In her “Treasure Chest,” my grandmother wrote an essay entitled “Things I Want to Remember.” In it, she briefly dwelt on her memories of each of her children. What makes this such a gem, however, isn’t simply a mother’s descriptions of her growing children, but rather the way in which she allows her readers access to those scenes in her memory as if she were leaving a snapshot in time.
Rather than to merely describe what each child looked like, my grandmother gave us insight into what they were like. She gives us a snapshot in time of each of them, describing their gestures, expressions, and actions within a very small setting. This gives me a strong connection to my grandmother—I can imagine her watching her children, drinking in the joy of seeing the individuals they had become. It also connects me to my mother, aunt, and uncles as well.
Of course, this isn’t the only way to handle the writing prompt “Things I want to remember.”
Sometimes there are things we want to remember that aren’t quite a story—things like gestures, habits, a saying, or idiosyncrasies. For example, I don’t want to forget how my youngest used the word “lane” for street and “persons” for people when he was little. You don’t have to use any fancy formatting; a bullet list with a couple of headings works fine. (For an example, see “Things I Want to Remember—About Hazel.”)

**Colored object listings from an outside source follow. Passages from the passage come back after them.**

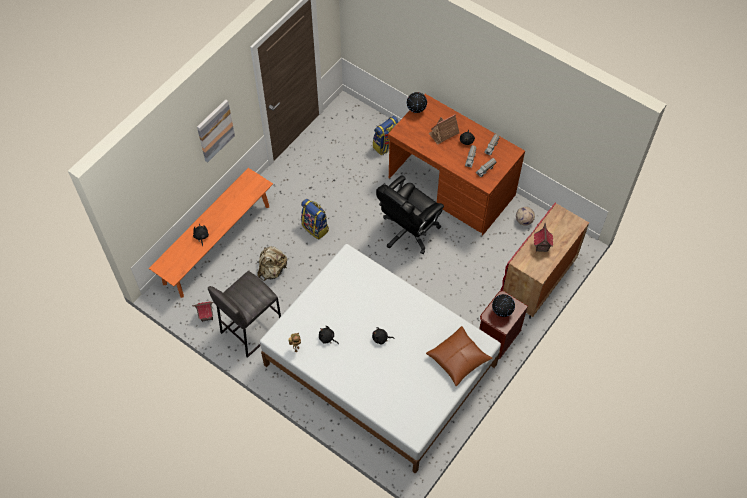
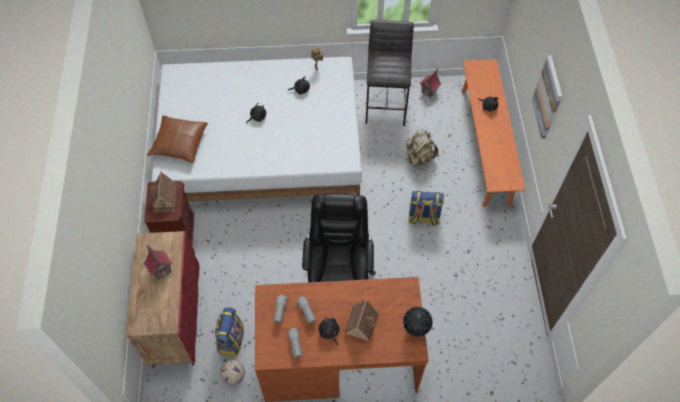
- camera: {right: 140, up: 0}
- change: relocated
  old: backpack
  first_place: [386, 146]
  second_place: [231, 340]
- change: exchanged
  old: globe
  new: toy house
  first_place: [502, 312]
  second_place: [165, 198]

Write things down as they occur to you. Keep some type of journal near your couch or bed to write down those things you don’t want to forget. If you’re kids are young, you might want to keep a “She Said, He Said” journal. Even if you’re not putting together a “Treasure Chest,” these “Things I Want to Remember” journals will be precious to you later.
Scrapbook “Things I Want to Remember”
If you have photos of the things you want to remember, this makes a wonderful theme for a narrative scrapbook. Tap into your creativity as you feature each memory.
You can upload and pin photos of special occasions, birthday cakes, your puppy as it grows, life-philosophies, how-to instructions, or anything else you want to remember. You can also pin your stories if you’re blogging them, by pinning a photo. Don’t forget to invite your friends to follow your board. (See How to Use Pinterest to Share Memories for more detailed instructions.)
If you like creative writing, Thing I Want to Remember is a great prompt for a poem or song.
Make a literary snapshot album
Collect those memories you don’t want to forget. For instance, 25 years ago today, my husband and I eloped. One of the things I want to remember is the attitude of the staff at the Cook County courthouse. We were excited and dressed in our Sunday best and I was holding a bouquet of flowers Matt bought me. Noticing that we were dressed up, several staff members asked disbelievingly if we both really were getting married for the first time. (We were 26 and 30, not that ancient!) A janitor passed by us, singing. He broke-off his song and started a soliloquy aimed at us as he pushed his wide dust mop across the floor. “You getting married for the first time? Both of you? Neither of you been married before? For real? Whoo-eee!”